Label accountability: Labels and distributors investing in long-term careers, not short-term wins.
Digital fluency: Creators and fans leveraging platforms like YouTube, Spotify, TikTok and X for storytelling, collaboration, and global reach.
Stability doesn’t mean stagnation, it means a stronger floor to stand on. A culture that doesn’t collapse when it isn’t trending.
It’s Bigger Than the Artists
We can’t put all of this on rappers. Culture is shaped by community. When we treat Hip Hop as disposable, only showing love when it’s convenient or when someone “crosses over”, we’re complicit in its instability.

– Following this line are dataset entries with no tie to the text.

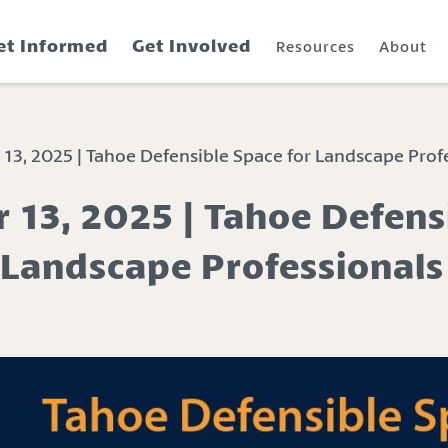
et Informed
Get Involved
Resources
About
, 2025 | Tahoe Defensible Space for Landscape Prof
13, 2025 | Tahoe Defens
 Landscape Professionals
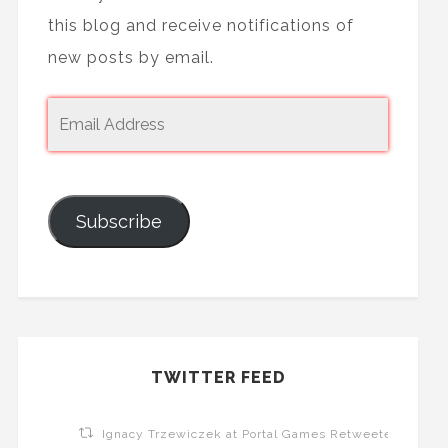
this blog and receive notifications of
new posts by email.
Subscribe
TWITTER FEED
Ignacy Trzewiczek at Portal Games Retweeted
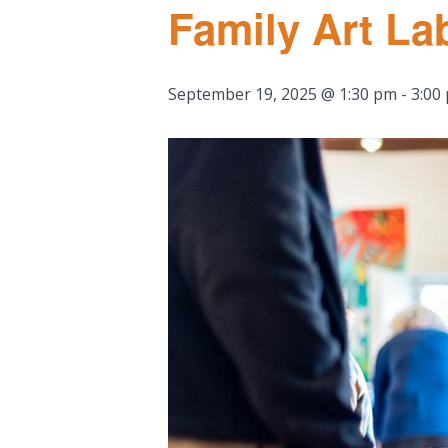
Family Art La
September 19, 2025 @ 1:30 pm
-
3:00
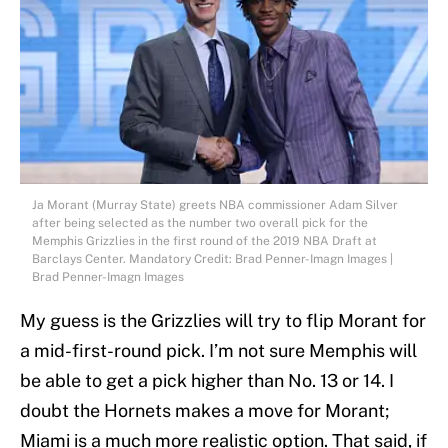
Ja Morant (Murray State) greets NBA commissioner Adam Silver
after being selected as the number two overall pick for the
Memphis Grizzlies in the first round of the 2019 NBA Draft at
Barclays Center. Mandatory Credit: Brad Penner-Imagn Images |
Brad Penner-Imagn Images
My guess is the Grizzlies will try to flip Morant for
a mid-first-round pick. I’m not sure Memphis will
be able to get a pick higher than No. 13 or 14. I
doubt the Hornets makes a move for Morant;
Miami is a much more realistic option. That said, if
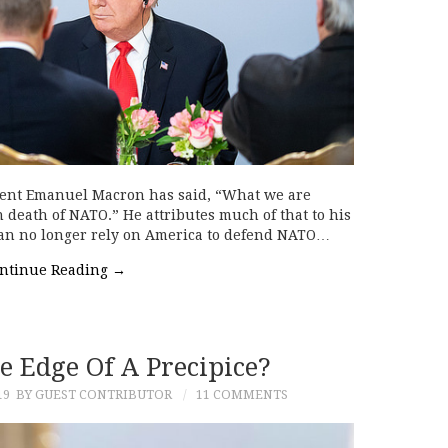
dent Emanuel Macron has said, “What we are
 death of NATO.” He attributes much of that to his
can no longer rely on America to defend NATO…
ntinue Reading
→
e Edge Of A Precipice?
19
BY GUEST CONTRIBUTOR
11 COMMENTS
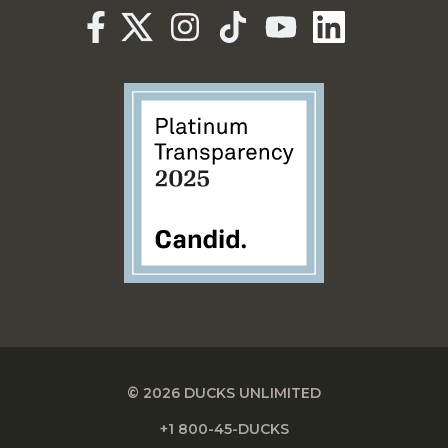
© 2026 DUCKS UNLIMITED
+1 800-45-DUCKS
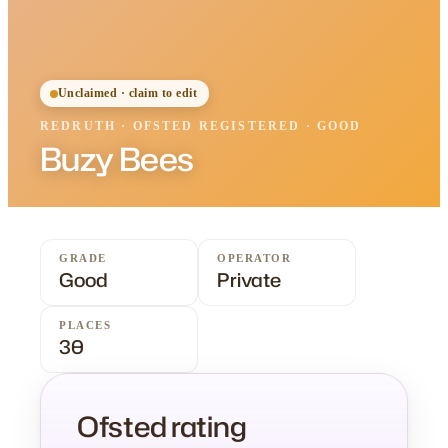
Unclaimed · claim to edit
REDRUTH
·
OFSTED
REGISTERED
· GOOD
Buzy Bees
GRADE
OPERATOR
Good
Private
PLACES
30
Ofsted rating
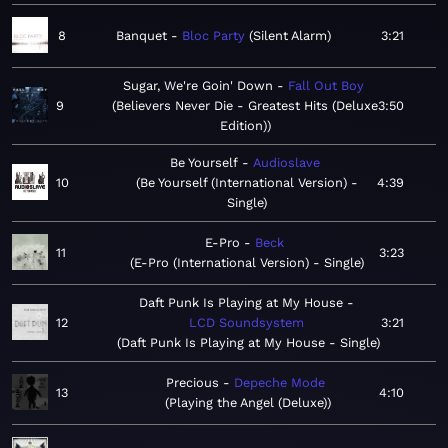
8
Banquet
Bloc Party
Silent Alarm
3:21
Sugar, We're Goin' Down
Fall Out Boy
9
Believers Never Die - Greatest Hits (Deluxe
3:50
Edition)
Be Yourself
Audioslave
10
Be Yourself (International Version) -
4:39
Single
E-Pro
Beck
11
3:23
E-Pro (International Version) - Single
Daft Punk Is Playing at My House
12
LCD Soundsystem
3:21
Daft Punk Is Playing at My House - Single
Precious
Depeche Mode
13
4:10
Playing the Angel (Deluxe)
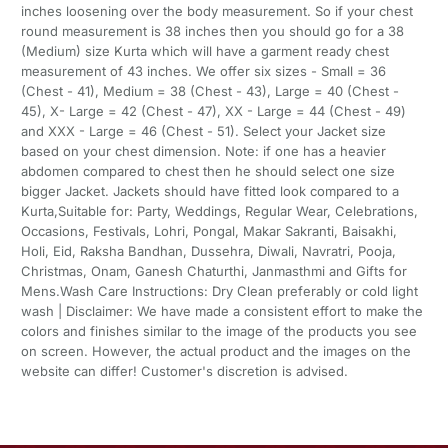
inches loosening over the body measurement. So if your chest
round measurement is 38 inches then you should go for a 38
(Medium) size Kurta which will have a garment ready chest
measurement of 43 inches. We offer six sizes - Small = 36
(Chest - 41), Medium = 38 (Chest - 43), Large = 40 (Chest -
45), X- Large = 42 (Chest - 47), XX - Large = 44 (Chest - 49)
and XXX - Large = 46 (Chest - 51). Select your Jacket size
based on your chest dimension. Note: if one has a heavier
abdomen compared to chest then he should select one size
bigger Jacket. Jackets should have fitted look compared to a
Kurta,Suitable for: Party, Weddings, Regular Wear, Celebrations,
Occasions, Festivals, Lohri, Pongal, Makar Sakranti, Baisakhi,
Holi, Eid, Raksha Bandhan, Dussehra, Diwali, Navratri, Pooja,
Christmas, Onam, Ganesh Chaturthi, Janmasthmi and Gifts for
Mens.Wash Care Instructions: Dry Clean preferably or cold light
wash | Disclaimer: We have made a consistent effort to make the
colors and finishes similar to the image of the products you see
on screen. However, the actual product and the images on the
website can differ! Customer's discretion is advised.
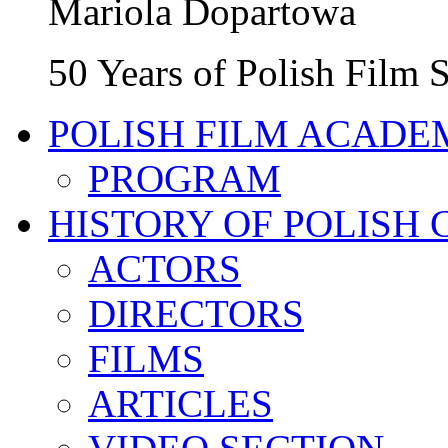
Mariola Dopartowa
50 Years of Polish Film
POLISH FILM ACADE
PROGRAM
HISTORY OF POLISH
ACTORS
DIRECTORS
FILMS
ARTICLES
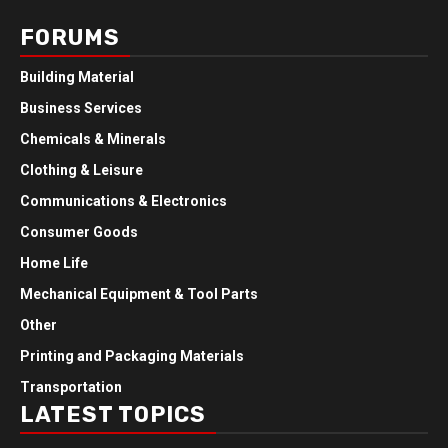
FORUMS
Building Material
Business Services
Chemicals & Minerals
Clothing & Leisure
Communications & Electronics
Consumer Goods
Home Life
Mechanical Equipment & Tool Parts
Other
Printing and Packaging Materials
Transportation
LATEST TOPICS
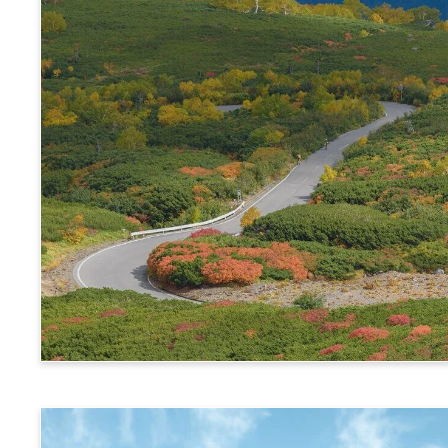
Alps Crossing Ticket (Norikura Route)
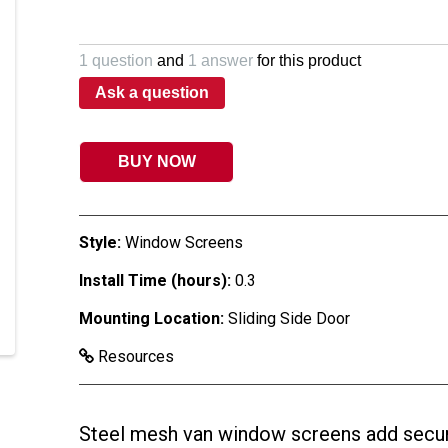
1 question
and
1 answer
for this product
Ask a question
BUY NOW
Style:
Window Screens
Install Time (hours):
0.3
Mounting Location:
Sliding Side Door
Resources
Steel mesh van window screens add securi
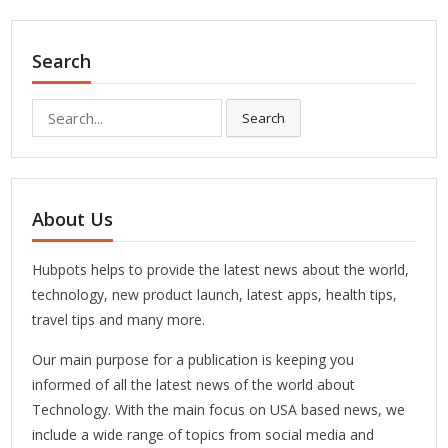
Search
Search
Search
for:
About Us
Hubpots helps to provide the latest news about the world,
technology, new product launch, latest apps, health tips,
travel tips and many more.
Our main purpose for a publication is keeping you
informed of all the latest news of the world about
Technology. With the main focus on USA based news, we
include a wide range of topics from social media and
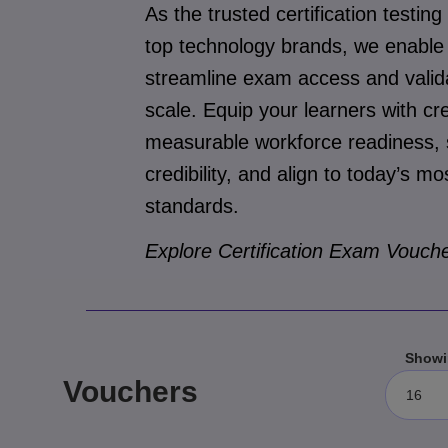
As the trusted certification testing
top technology brands, we enable 
streamline exam access and valida
scale. Equip your learners with cre
measurable workforce readiness, s
credibility, and align to today’s 
standards.
Explore Certification Exam Vouche
Showi
Vouchers
16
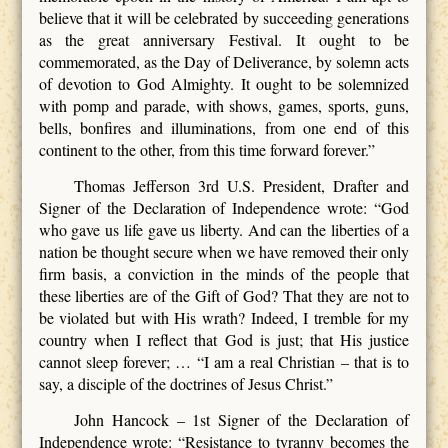
believe that it will be celebrated by succeeding generations
as the great anniversary Festival. It ought to be
commemorated, as the Day of Deliverance, by solemn acts
of devotion to God Almighty. It ought to be solemnized
with pomp and parade, with shows, games, sports, guns,
bells, bonfires and illuminations, from one end of this
continent to the other, from this time forward forever.”
Thomas Jefferson 3rd U.S. President, Drafter and
Signer of the Declaration of Independence wrote: “God
who gave us life gave us liberty. And can the liberties of a
nation be thought secure when we have removed their only
firm basis, a conviction in the minds of the people that
these liberties are of the Gift of God? That they are not to
be violated but with His wrath? Indeed, I tremble for my
country when I reflect that God is just; that His justice
cannot sleep forever; … “I am a real Christian – that is to
say, a disciple of the doctrines of Jesus Christ.”
John Hancock – 1st Signer of the Declaration of
Independence wrote: “Resistance to tyranny becomes the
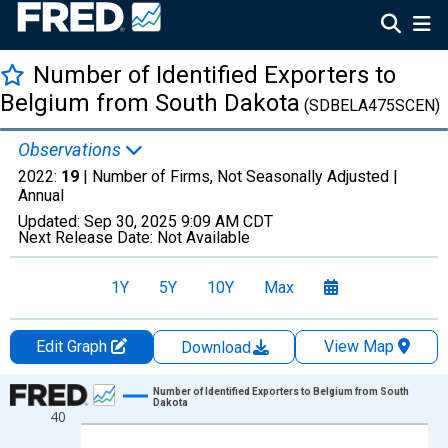
Number of Identified Exporters to
Belgium from South Dakota
(SDBELA475SCEN)
Observations
2022:
19
| Number of Firms, Not Seasonally Adjusted |
Annual
Updated:
Sep 30, 2025
9:09 AM CDT
Next Release Date:
Not Available
1Y
5Y
10Y
Max
Edit Graph
View Map
Download
Chart
Number of Identified Exporters to Belgium from South
Dakota
40
Line chart with 27 data points.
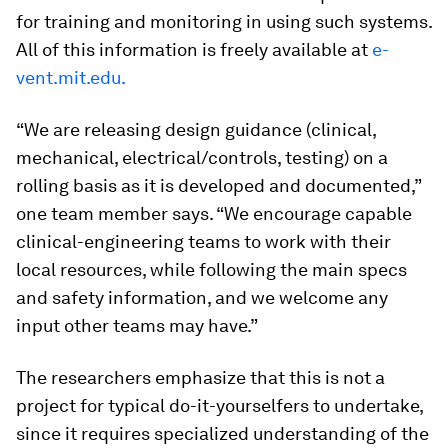
for training and monitoring in using such systems.
All of this information is freely available at
e-
vent.mit.edu.
“We are releasing design guidance (clinical,
mechanical, electrical/controls, testing) on a
rolling basis as it is developed and documented,”
one team member says. “We encourage capable
clinical-engineering teams to work with their
local resources, while following the main specs
and safety information, and we welcome any
input other teams may have.”
The researchers emphasize that this is not a
project for typical do-it-yourselfers to undertake,
since it requires specialized understanding of the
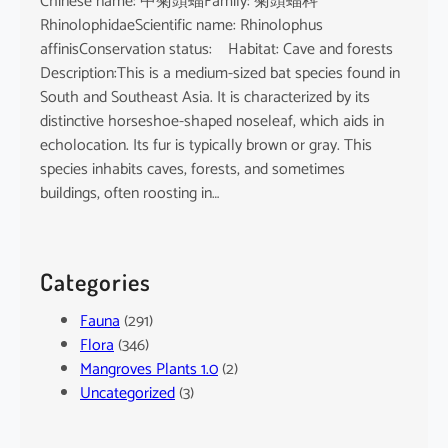
Chinese name: 中菊頭蝠Family: 菊頭蝠科
RhinolophidaeScientific name: Rhinolophus
affinisConservation status: Habitat: Cave and forests
Description:This is a medium-sized bat species found in
South and Southeast Asia. It is characterized by its
distinctive horseshoe-shaped noseleaf, which aids in
echolocation. Its fur is typically brown or gray. This
species inhabits caves, forests, and sometimes
buildings, often roosting in…
Categories
Fauna
(291)
Flora
(346)
Mangroves Plants 1.0
(2)
Uncategorized
(3)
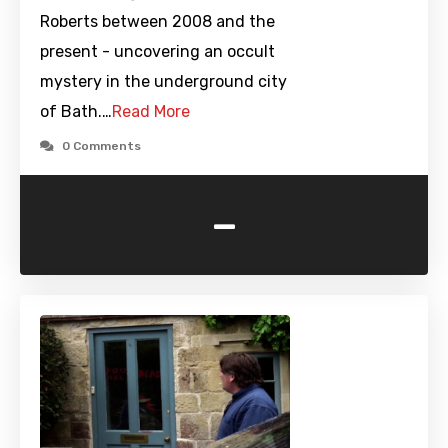
Roberts between 2008 and the
present - uncovering an occult
mystery in the underground city
of Bath.…
Read More
0 Comments
-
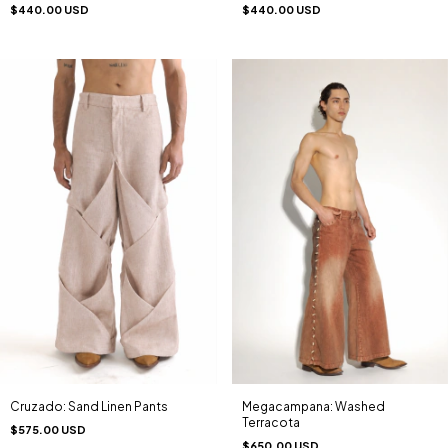
$440.00 USD
$440.00 USD
Megacampana: Washed
Cruzado: Sand Linen Pants
Terracota
$575.00 USD
$650.00 USD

Fans, DJs, media platforms, producers, playlist curators, clothing brands, videographers, we all have skin in the game. If we want this thing to last, we have to protect it, fund it, promote it, and evolve it together.
The Time Is Now
We’re at a critical juncture. A new class of SA rappers is rising. The ones who grew up watching Pro, AKA, and Khuli are now behind the mic, and they’re telling our stories, with our accent, on our beats.
If we don’t build with intention now, this generation will face the same cycles of hype and neglect. And then the next one. And the next.
As DJ Sliqe said: the ups and downs don’t feel nice.
Let’s stop waiting for SA Hip Hop to “come back.” It never left, it just needs all of us to hold it down.